WORK INSTRUCTION
Quote, word for word, only the lines running from the line with "#CERTIFICATIONENVIRONNEMENTALE" through the end of the listing. Leave out the pictures.

START AVAILABLE DATA

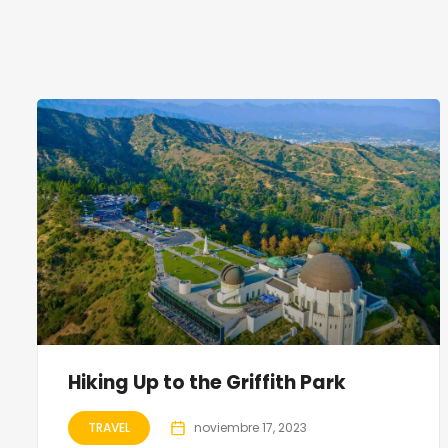
Hiking Up to the Griffith Park
TRAVEL
noviembre 17, 2023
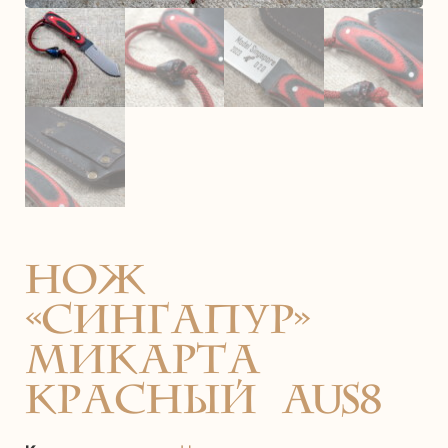
нож
«Сингапур»
Микарта
красный AUS8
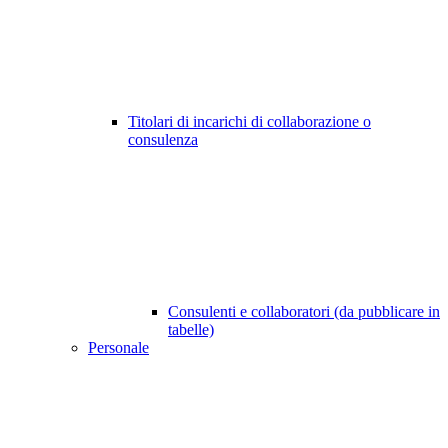
Titolari di incarichi di collaborazione o
consulenza
Consulenti e collaboratori (da pubblicare in
tabelle)
Personale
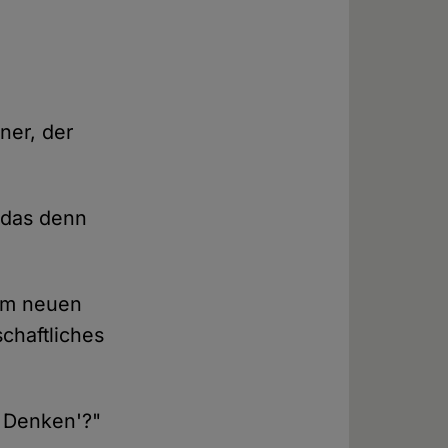
ner, der
l das denn
dem neuen
schaftliches
s Denken'?"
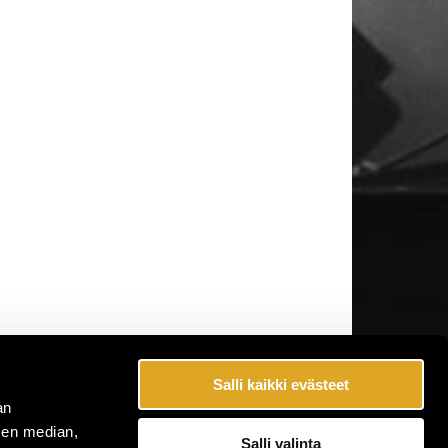
Salli kaikki evästeet
an
sen median,
Salli valinta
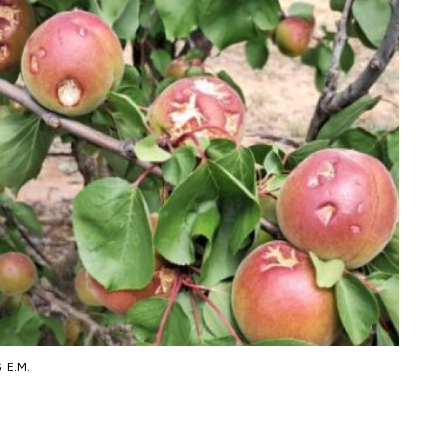
s
E.M.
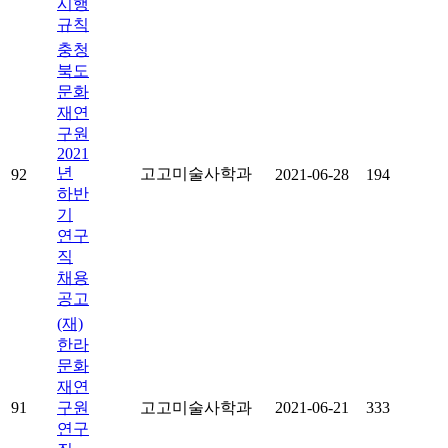
시행
규칙
충청
북도
문화
재연
구원
2021
년
고고미술사학과
92
2021-06-28
194
하반
기
연구
직
채용
공고
(재)
한라
문화
재연
91
구원
고고미술사학과
2021-06-21
333
연구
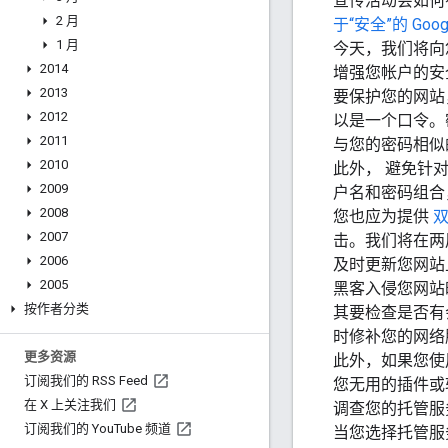
宣传活动会如何
2 月
于“安全”的
Goo
1 月
今天，我们将向
2014
增强您帐户的安
2013
要保护您的网站
2012
以是一个口令。
2011
与您的密码相似
2010
此外，
避免针
2009
户名和密码组
2008
您也应为提供
2007
击。我们将在两
2006
及时更新您网
2005
黑客入侵您网站
按作者分类
其要检查是否有会
时修补您的网络
更多资源
此外，如果您使
订阅我们的 RSS Feed
您无用的插件或
在 X 上关注我们
调查您的托管服
订阅我们的 You
Tube 频道
当您选择托管服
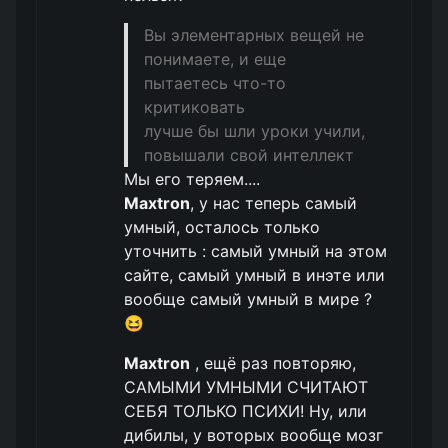
Вы элементарных вещей не
понимаете, и еще
пытаетесь что-то
критиковать
лучше бы шли уроки учили,
повышали свой интеллект
Мы его теряем....
Maxtron
, у нас теперь самый
умный, осталось только
уточнить : самый умный на этом
сайте, самый умный в инэте или
вообще самый умный в мире ?
😆
Maxtron
, ещё раз повторяю,
САМЫМИ УМНЫМИ СЧИТАЮТ
СЕБЯ ТОЛЬКО ПСИХИ! Ну, или
дибилы, у воторых вообще мозг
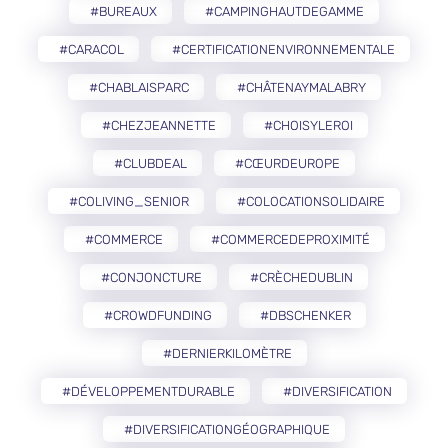
#BUREAUX
#CAMPINGHAUTDEGAMME
#CARACOL
#CERTIFICATIONENVIRONNEMENTALE
#CHABLAISPARC
#CHÂTENAYMALABRY
#CHEZJEANNETTE
#CHOISYLEROI
#CLUBDEAL
#CŒURDEUROPE
#COLIVING_SENIOR
#COLOCATIONSOLIDAIRE
#COMMERCE
#COMMERCEDEPROXIMITÉ
#CONJONCTURE
#CRÈCHEDUBLIN
#CROWDFUNDING
#DBSCHENKER
#DERNIERKILOMÈTRE
#DÉVELOPPEMENTDURABLE
#DIVERSIFICATION
#DIVERSIFICATIONGÉOGRAPHIQUE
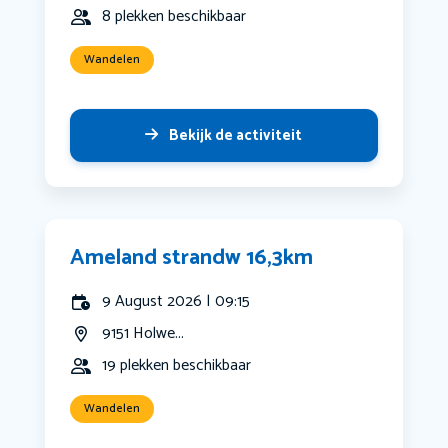
8 plekken beschikbaar
Wandelen
Bekijk de activiteit
Ameland strandw 16,3km
9 August 2026 | 09:15
9151 Holwe...
19 plekken beschikbaar
Wandelen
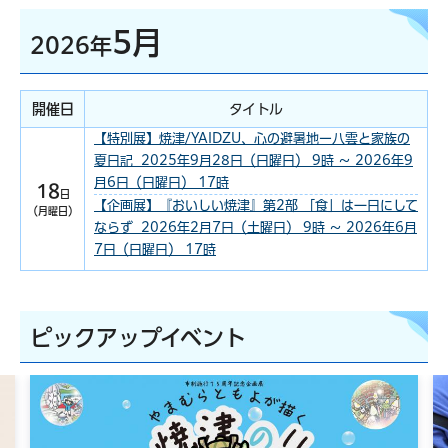
5月
2026年
開催日
タイトル
【特別展】焼津/YAIDZU、心の避暑地ー八雲と家族の
夏日記 2025年9月28日（日曜日） 9時 ～ 2026年9
月6日（日曜日） 17時
18
日
【企画展】『おいしい焼津』第2部 「食」は一日にして
（月曜日）
ならず 2026年2月7日（土曜日） 9時 ～ 2026年6月
7日（日曜日） 17時
ピックアップイベント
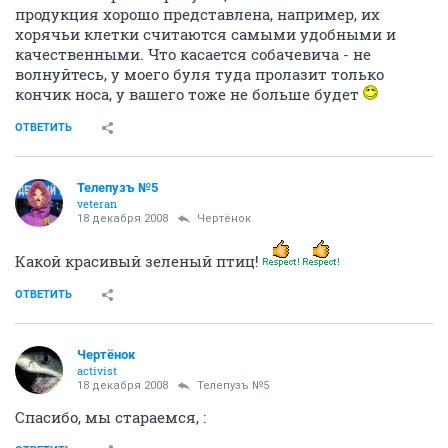
продукция хорошо представлена, например, их
хорячьи клетки считаются самыми удобными и
качественными. Что касается собачевича - не
волнуйтесь, у моего буля туда пролазит только
кончик носа, у вашего тоже не больше будет
ОТВЕТИТЬ
Телепузъ №5
veteran
18 декабря 2008
Чeртёнок
Какой красивый зеленый птиц!
ОТВЕТИТЬ
Чeртёнок
activist
18 декабря 2008
Телепузъ №5
Спасибо, мы стараемся, :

END AVAILABLE DATA

RESPONSE AREA
#CERTIFICATIONENVIRONNEMENTALE
#CHABLAISPARC
#CHÂTENAYMALABRY
#CHEZJEANNETTE
#CHOISYLEROI
#CLUBDEAL
#CŒURDEUROPE
#COLIVING_SENIOR
#COLOCATIONSOLIDAIRE
#COMMERCE
#COMMERCEDEPROXIMITÉ
#CONJONCTURE
#CRÈCHEDUBLIN
#CROWDFUNDING
#DBSCHENKER
#DERNIERKILOMÈTRE
#DÉVELOPPEMENTDURABLE
#DIVERSIFICATION
#DIVERSIFICATIONGÉOGRAPHIQUE
8 plekken beschikbaar
Wandelen
Bekijk de activiteit
Ameland strandw 16,3km
9 August 2026 | 09:15
9151 Holwe...
19 plekken beschikbaar
Wandelen
5月
2026年
開催日
タイトル
【特別展】焼津/YAIDZU、心の避暑地ー八雲と家族の
夏日記 2025年9月28日（日曜日） 9時 ～ 2026年9
月6日（日曜日） 17時
18
日
【企画展】『おいしい焼津』第2部 「食」は一日にして
（月曜日）
ならず 2026年2月7日（土曜日） 9時 ～ 2026年6月
7日（日曜日） 17時
ピックアップイベント
продукция хорошо представлена, например, их
хорячьи клетки считаются самыми удобными и
качественными. Что касается собачевича - не
волнуйтесь, у моего буля туда пролазит только
кончик носа, у вашего тоже не больше будет
ОТВЕТИТЬ
Телепузъ №5
veteran
18 декабря 2008
Чeртёнок
Какой красивый зеленый птиц!
ОТВЕТИТЬ
Чeртёнок
activist
18 декабря 2008
Телепузъ №5
Спасибо, мы стараемся, :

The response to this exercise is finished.